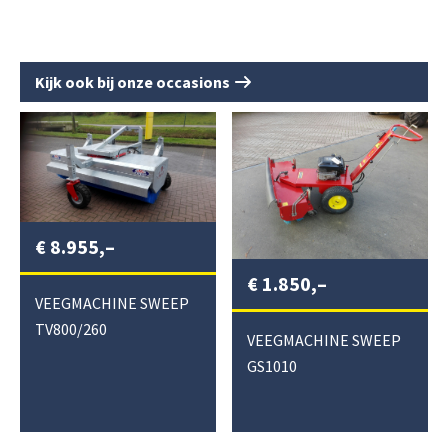
Kijk ook bij onze occasions
€
8.955,–
€
1.850,–
VEEGMACHINE SWEEP
TV800/260
VEEGMACHINE SWEEP
GS1010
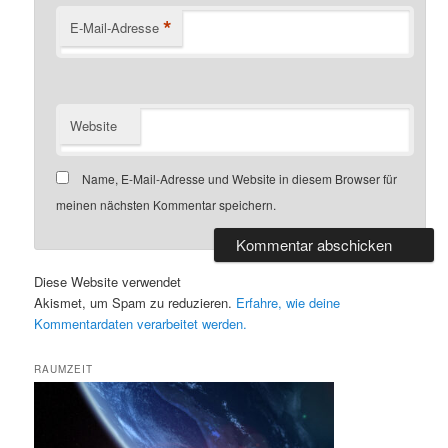
*
E-Mail-Adresse
Website
Name, E-Mail-Adresse und Website in diesem Browser für
meinen nächsten Kommentar speichern.
Diese Website verwendet
Akismet, um Spam zu reduzieren.
Erfahre, wie deine
Kommentardaten verarbeitet werden.
RAUMZEIT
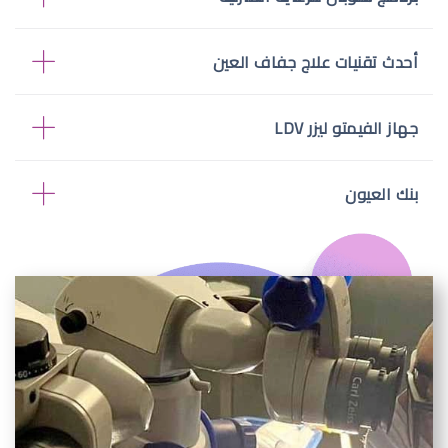
أحدث تقنيات علاج جفاف العين
جهاز الفيمتو ليزر LDV
بنك العيون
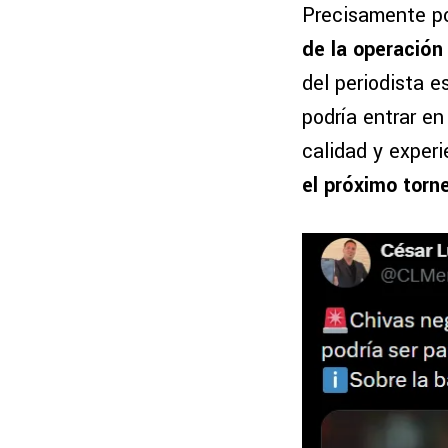
Precisamente po
de la operación
del periodista e
podría entrar e
calidad y experi
el próximo torn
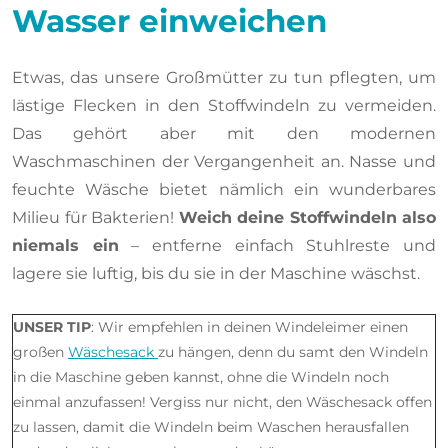
Wasser einweichen
Etwas, das unsere Großmütter zu tun pflegten, um
lästige Flecken in den Stoffwindeln zu vermeiden.
Das gehört aber mit den modernen
Waschmaschinen der Vergangenheit an. Nasse und
feuchte Wäsche bietet nämlich ein wunderbares
Milieu für Bakterien!
Weich deine Stoffwindeln also
niemals ein
– entferne einfach Stuhlreste und
lagere sie luftig, bis du sie in der Maschine wäschst.
UNSER TIP
: Wir empfehlen in deinen Windeleimer einen
großen
Wäschesack
zu hängen, denn du samt den Windeln
in die Maschine geben kannst, ohne die Windeln noch
einmal anzufassen! Vergiss nur nicht, den Wäschesack offen
zu lassen, damit die Windeln beim Waschen herausfallen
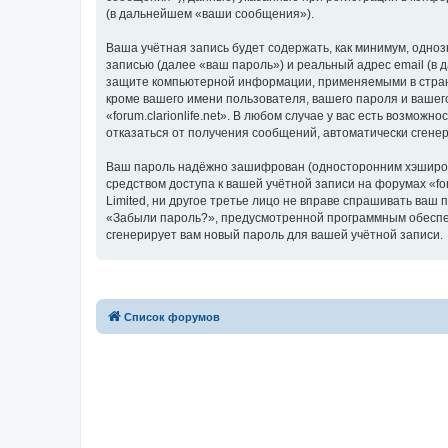
(в дальнейшем «ваши сообщения»).
Ваша учётная запись будет содержать, как минимум, одн
записью (далее «ваш пароль») и реальный адрес email (в 
защите компьютерной информации, применяемыми в стране,
кроме вашего имени пользователя, вашего пароля и вашего
«forum.clarionlife.net». В любом случае у вас есть возмож
отказаться от получения сообщений, автоматически сген
Ваш пароль надёжно зашифрован (односторонним хэширован
средством доступа к вашей учётной записи на форумах «forum
Limited, ни другое третье лицо не вправе спрашивать ваш
«Забыли пароль?», предусмотренной программным обеспеч
сгенерирует вам новый пароль для вашей учётной записи.
Список форумов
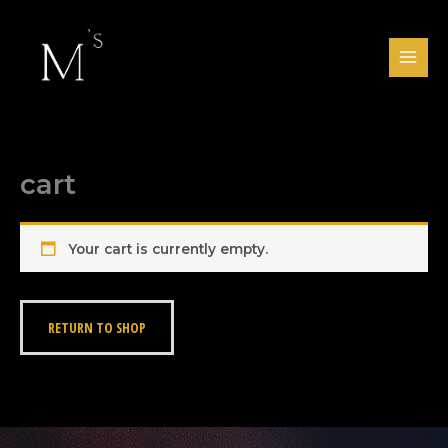
Skip
to
content
cart
Your cart is currently empty.
RETURN TO SHOP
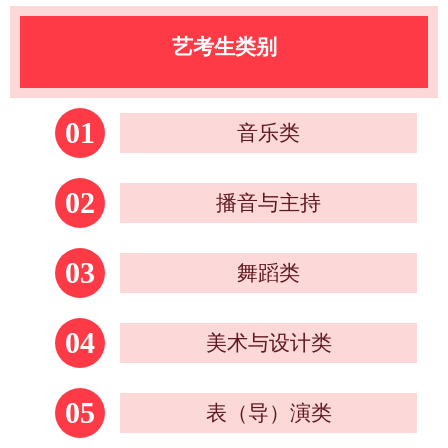
艺考生类别
01
音乐类
02
播音与主持
03
舞蹈类
04
美术与设计类
05
表（导）演类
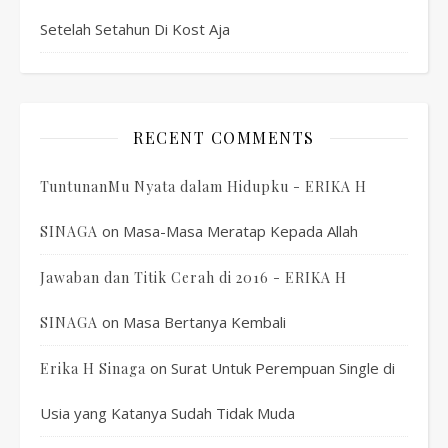
Setelah Setahun Di Kost Aja
RECENT COMMENTS
TuntunanMu Nyata dalam Hidupku - ERIKA H
on
Masa-Masa Meratap Kepada Allah
SINAGA
Jawaban dan Titik Cerah di 2016 - ERIKA H
on
Masa Bertanya Kembali
SINAGA
on
Surat Untuk Perempuan Single di
Erika H Sinaga
Usia yang Katanya Sudah Tidak Muda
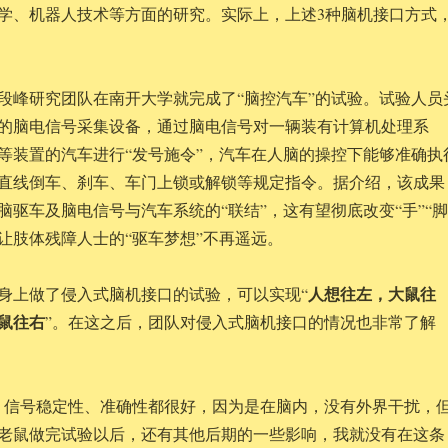
学、机器人技术等方面的研究。实际上，上述3种脑机接口方式
天，段峰研究团队在南开大学就完成了“脑控汽车”的试验。试验人员
点的脑电信号采集设备，通过脑电信号对一辆装有计算机处理系
等装置的汽车进行“发号施令”，汽车在人脑的操控下能够准确执
直线倒车、刹车、车门上锁或解锁等规定指令。据介绍，该成果
脑驱车及脑电信号与汽车系统的“联结”，这有望彻底改变“手”“脚
让肢体残障人士的“驱车梦想”不再遥远。
人想往左，大鼠往
身上做了侵入式脑机接口的试验，可以实现“
鼠往右
”。在这之后，团队对侵入式脑机接口的情况也非常了解
、信号稳定性、准确性都很好，因为是在脑内，没有外界干扰，
老鼠做完试验以后，还有其他后期的一些影响，我就没有在这条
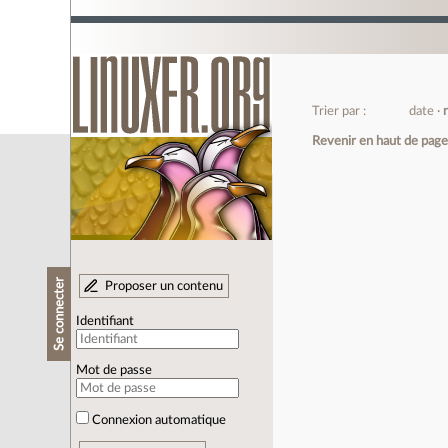
Trier par :
date
Revenir en haut de pag
Se connecter
Proposer un contenu
Identifiant
Mot de passe
Connexion automatique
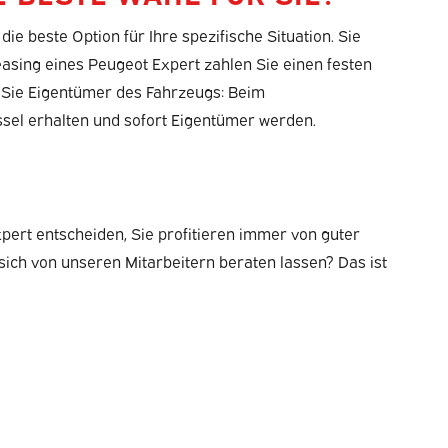
e beste Option für Ihre spezifische Situation. Sie
easing eines Peugeot Expert zahlen Sie einen festen
en Sie Eigentümer des Fahrzeugs: Beim
ssel erhalten und sofort Eigentümer werden.
pert entscheiden, Sie profitieren immer von guter
sich von unseren Mitarbeitern beraten lassen? Das ist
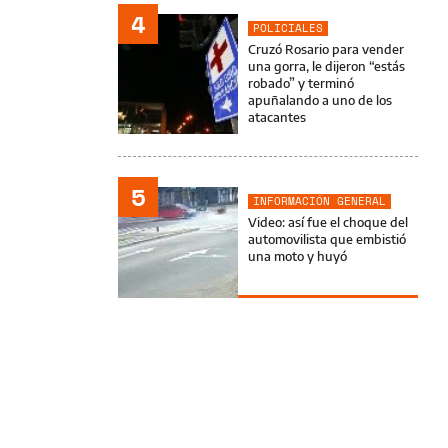
4
POLICIALES
Cruzó Rosario para vender
una gorra, le dijeron “estás
robado” y terminó
apuñalando a uno de los
atacantes
5
INFORMACIÓN GENERAL
Video: así fue el choque del
automovilista que embistió
una moto y huyó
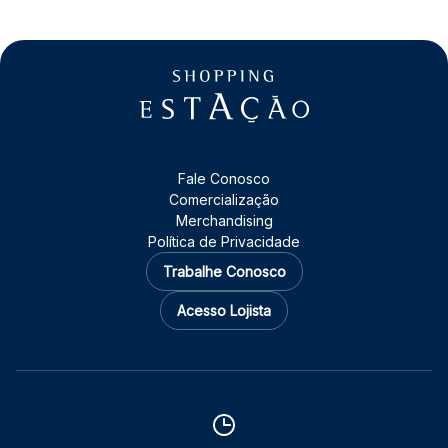
Fale Conosco
Comercialização
Merchandising
Política de Privacidade
Trabalhe Conosco
Acesso Lojista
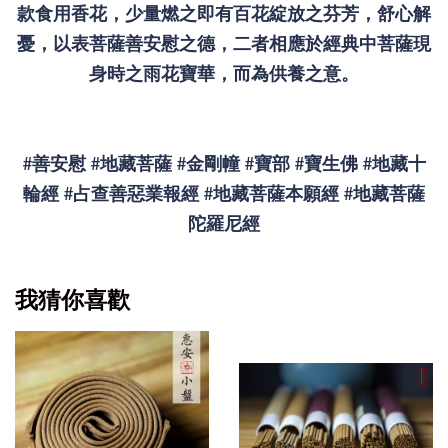
款食用香花，少量燃之即有百花綻放之芬芳，舒心解
憂，以表菩薩善安慰之德，二者相應於經典中菩薩現
身時之雨花寶華，而為供養之意。
#善安慰 #地藏菩薩 #金剛幢 #寶部 #寶生佛 #地藏十
輪經 #占查善惡業報經 #地藏菩薩本願經 #地藏菩薩
陀羅尼經
我猜你喜歡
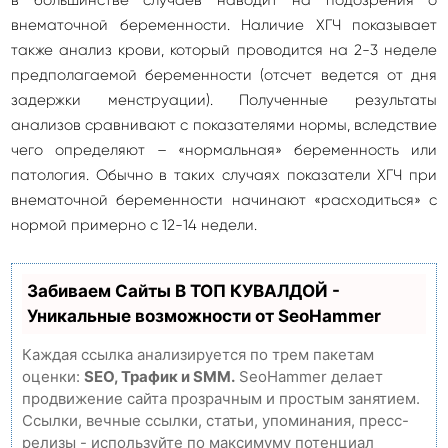
в большинстве случаев наводит на подозрения о
внематочной беременности. Наличие ХГЧ показывает
также анализ крови, который проводится на 2-3 неделе
предполагаемой беременности (отсчет ведется от дня
задержки менструации). Полученные результаты
анализов сравнивают с показателями нормы, вследствие
чего определяют – «нормальная» беременность или
патология. Обычно в таких случаях показатели ХГЧ при
внематочной беременности начинают «расходиться» с
нормой примерно с 12-14 недели.
Забиваем Сайты В ТОП КУВАЛДОЙ -
Уникальные возможности от SeoHammer
Каждая ссылка анализируется по трем пакетам
оценки:
SEO, Трафик и SMM.
SeoHammer делает
продвижение сайта прозрачным и простым занятием.
Ссылки, вечные ссылки, статьи, упоминания, пресс-
релизы - используйте по максимуму потенциал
──────────
_What needs to be done_
Your answer should be the lines from the first record down to the line containing "Diese Website verwendet", restated exactly, with no pictures.

_Exercise result_
Kijk ook bij onze occasions
€
8.955,–
€
1.850,–
VEEGMACHINE SWEEP
TV800/260
VEEGMACHINE SWEEP
GS1010
*
E-Mail-Adresse
Website
Name, E-Mail-Adresse und Website in diesem Browser für
meinen nächsten Kommentar speichern.
Diese Website verwendet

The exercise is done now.